While the company never lost its reputation for technical excellence, the rest of the automotive world accelerated right on by in the excitement stakes, leaving Australians with more anodyne, risk-free Hondas like the HRV, the Accord and the Odyssey.
Ironically, its engines still power some of the world's top Formula One cars.
But stand ready because the Honda e is right out of the same innovative and funster mode as the original Civic three-door was way back in early 70s.
Why? Because its retro-inspired design chic and everyday utility is amazing.
The turning circle is an astonishing 4.3 metres, the car capable of turning back on itself it like a London black cab. Ease of parking is a joke. You may never kerb an alloy wheel again.
Voted the world's best urban car of the year in 2021, Germany's car of the year and the best new energy tech by the world's oldest and most respected car magazine Autocar, the Honda e is powered by an ultra-compact, water-cooled 35.5kW battery which sits under the cabin floor.
All the battery weight is down low and evenly distributed in the chassis so the rear-wheel drive Honda handles like a sports car with just 110kW of power and 300Nm of torque. The suspension is all independent.
The e has been designed from the ground up as an EV so all those packaging advantages are passed on.

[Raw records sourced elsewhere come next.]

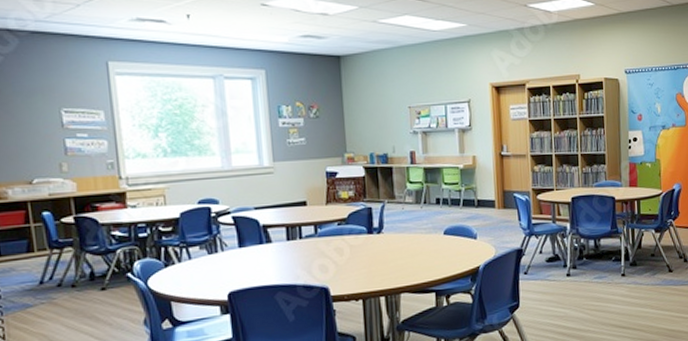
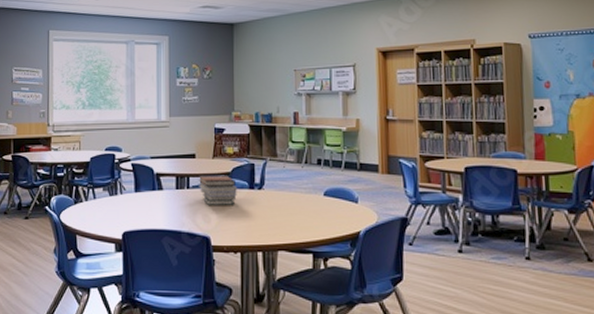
book stack: none [312,221,355,254] -> present [199,175,237,205]

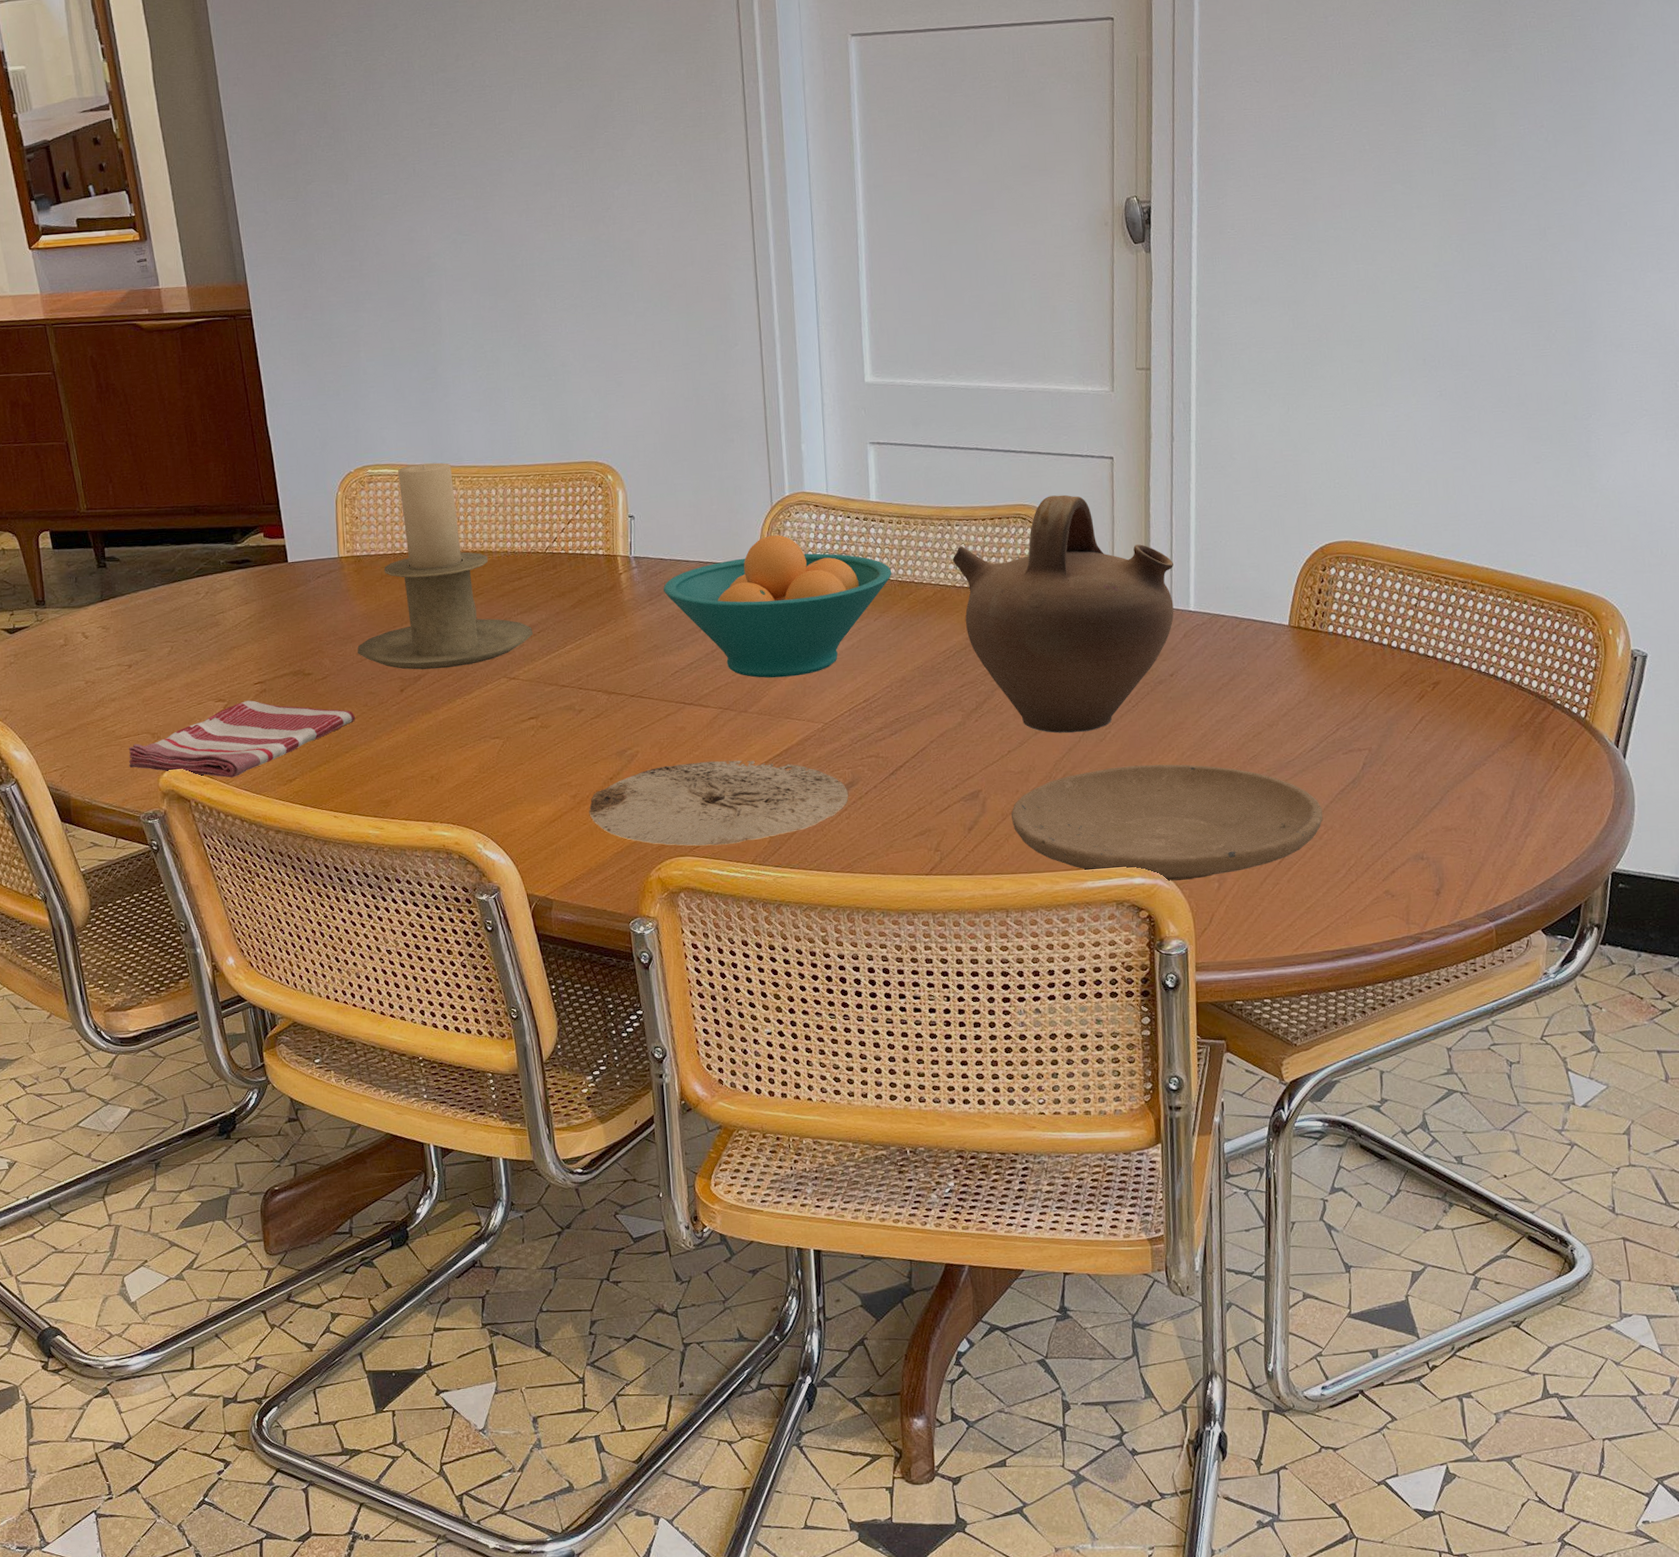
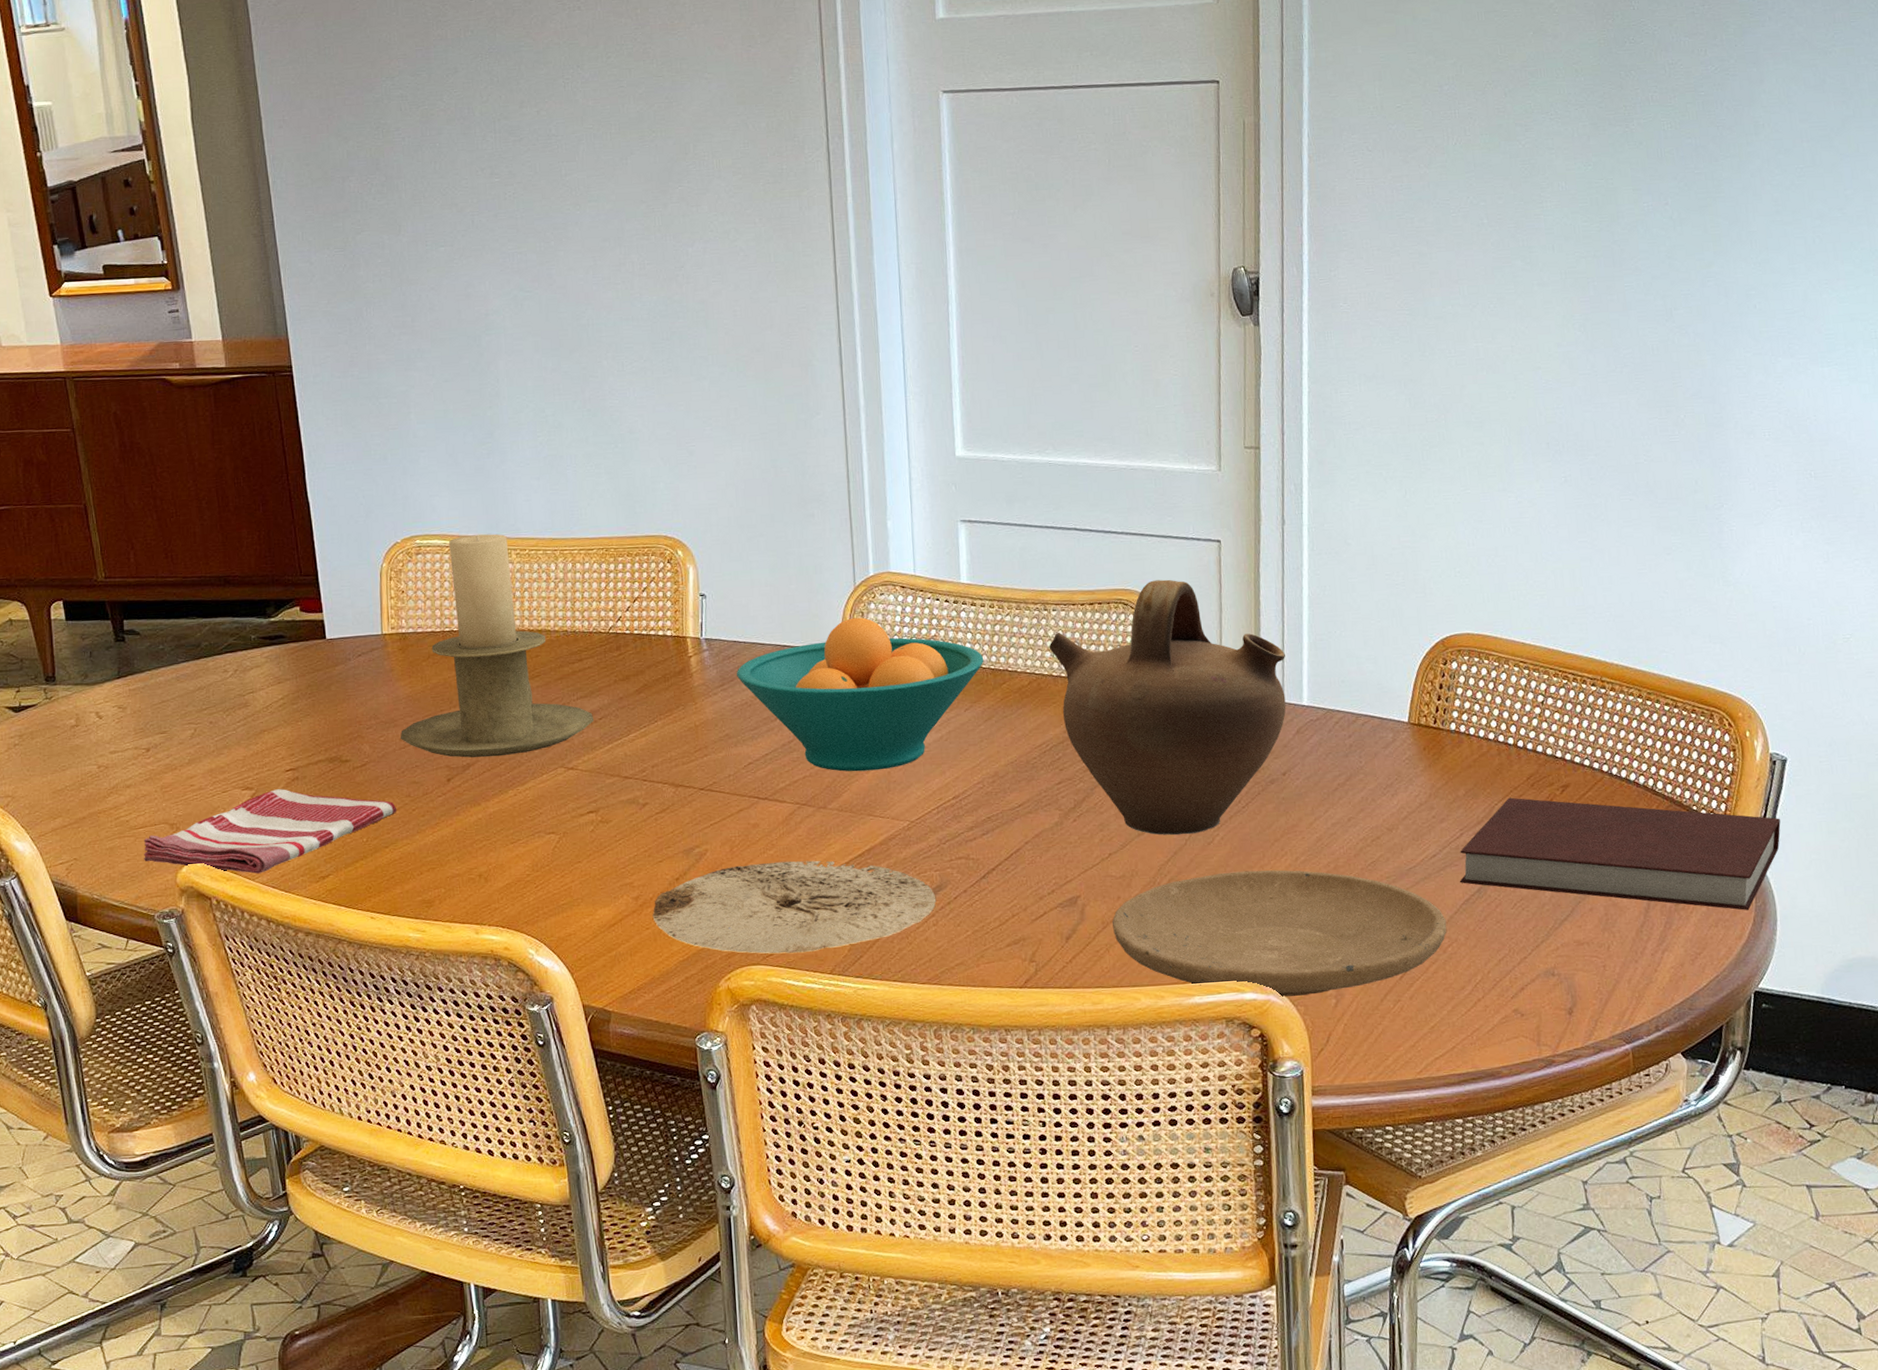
notebook: none [1335,694,1640,797] -> present [1459,797,1781,910]

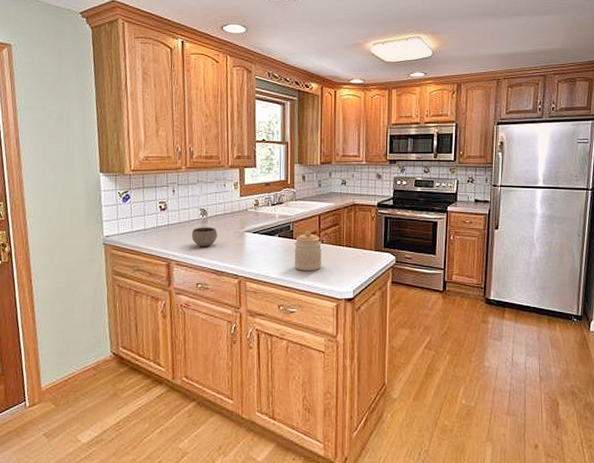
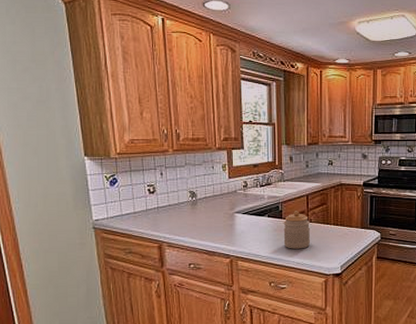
bowl: present [191,227,217,246] -> none [181,209,207,228]

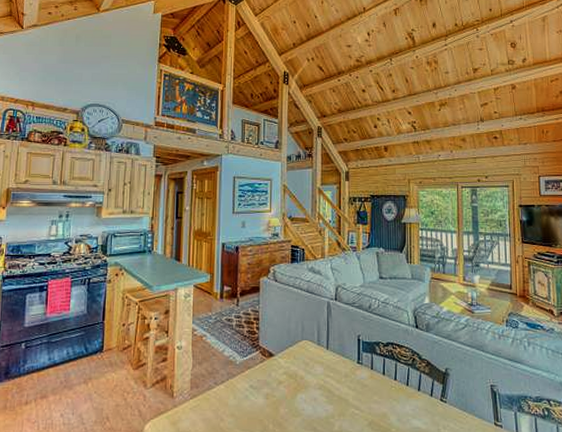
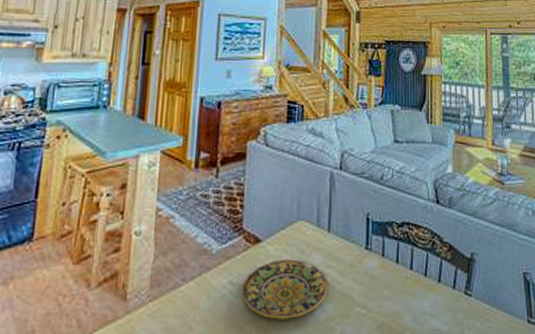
plate: none [261,370,328,415] -> present [242,259,329,320]

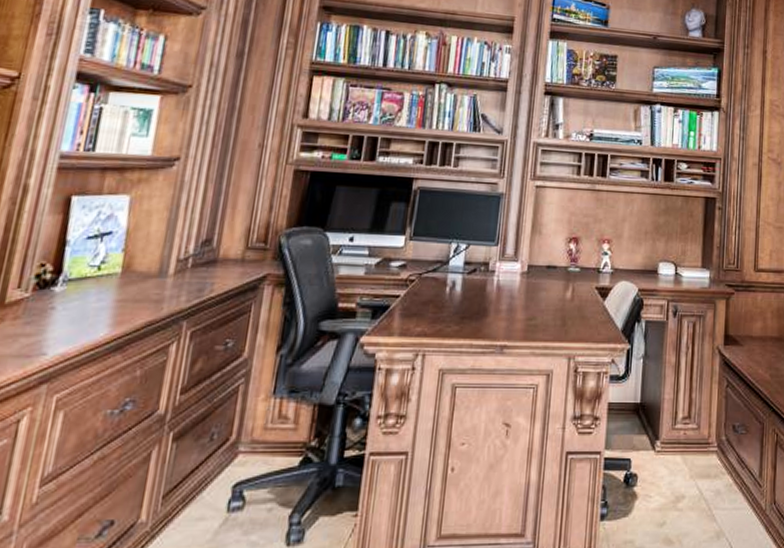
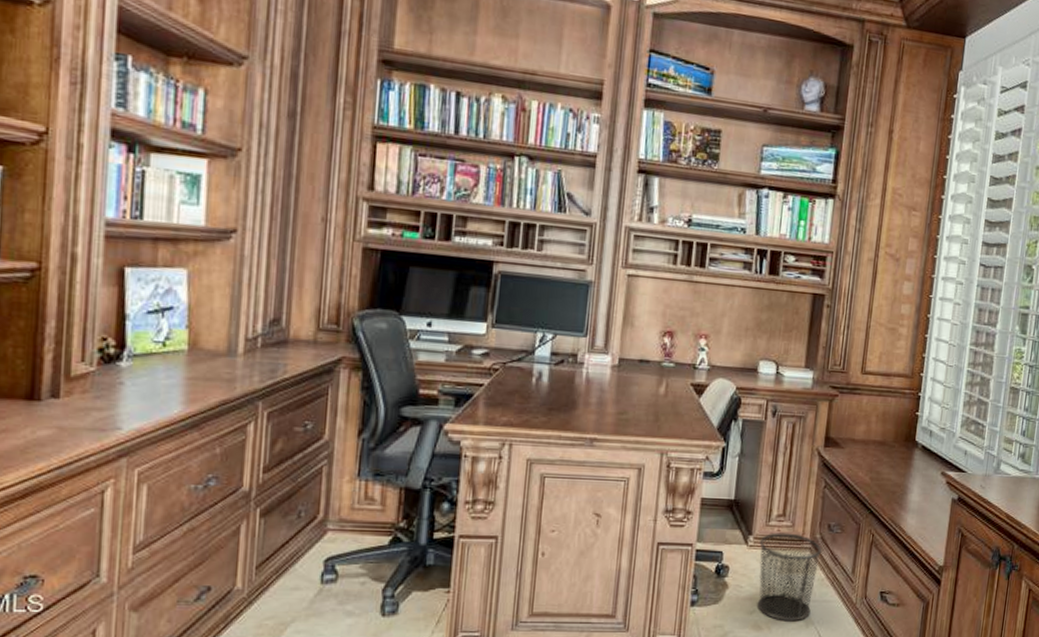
waste bin: none [666,436,728,533] -> present [757,532,822,622]

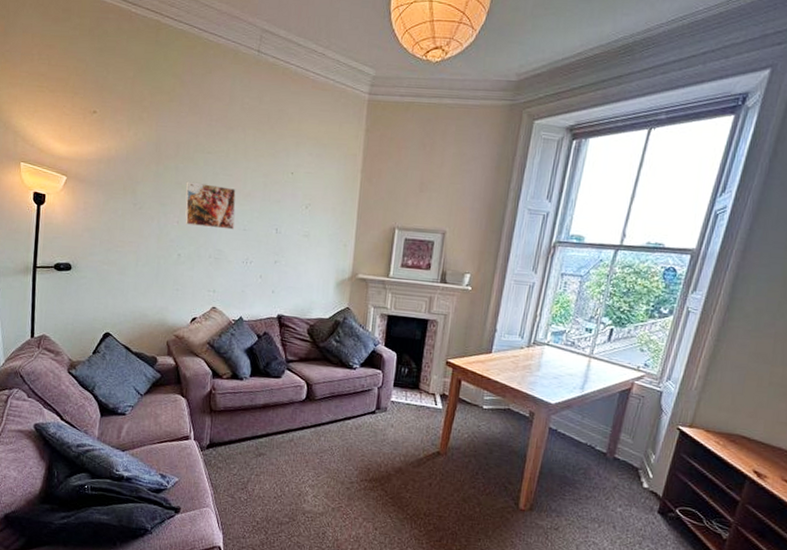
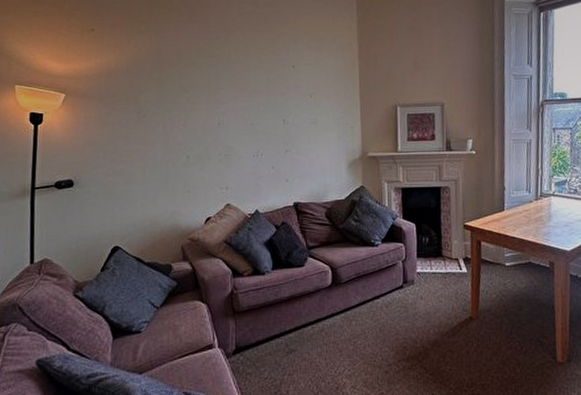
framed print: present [185,181,236,230] -> none [189,85,241,127]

The cabin, too, is brilliant, with dual LCD touchscreens which span the central area of the dashboard, tiny little side camera mirrors with images projected at each edge of the dash.
The e is so uncommon on our roads that when you drive one, pedestrians' heads swivel like the carnival clowns at the Royal Canberra Show.
One chap glanced up from his phone, his jaw dropped, and he half-raised a hand as we drove by as to say "wait, I want to see more". People stop and ask: "Is that what I think it is?"
Driving range is around 220 to 240km, and recharging to 80 per cent happens in about half an hour.
Priced between $62,000 to $65,000, the e rivals the Tesla Model 3 on price.
If you want to stand out from the EV pack, it's near-e-resistible.